→ **Your instructions**
From the line containing "April 11, 2018" to the last line of the listing below, repeat every line exactly, and output nothing else.
▼
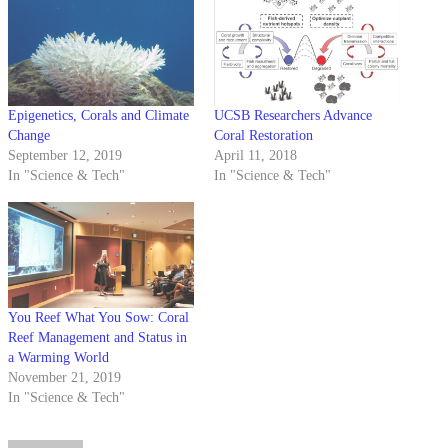
Epigenetics, Corals and Climate
UCSB Researchers Advance
Change
Coral Restoration
September 12, 2019
April 11, 2018
In "Science & Tech"
In "Science & Tech"
You Reef What You Sow: Coral
Reef Management and Status in
a Warming World
November 21, 2019
In "Science & Tech"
▲
→ **Solution to this problem**
April 11, 2018
In "Science & Tech"
In "Science & Tech"
You Reef What You Sow: Coral
Reef Management and Status in
a Warming World
November 21, 2019
In "Science & Tech"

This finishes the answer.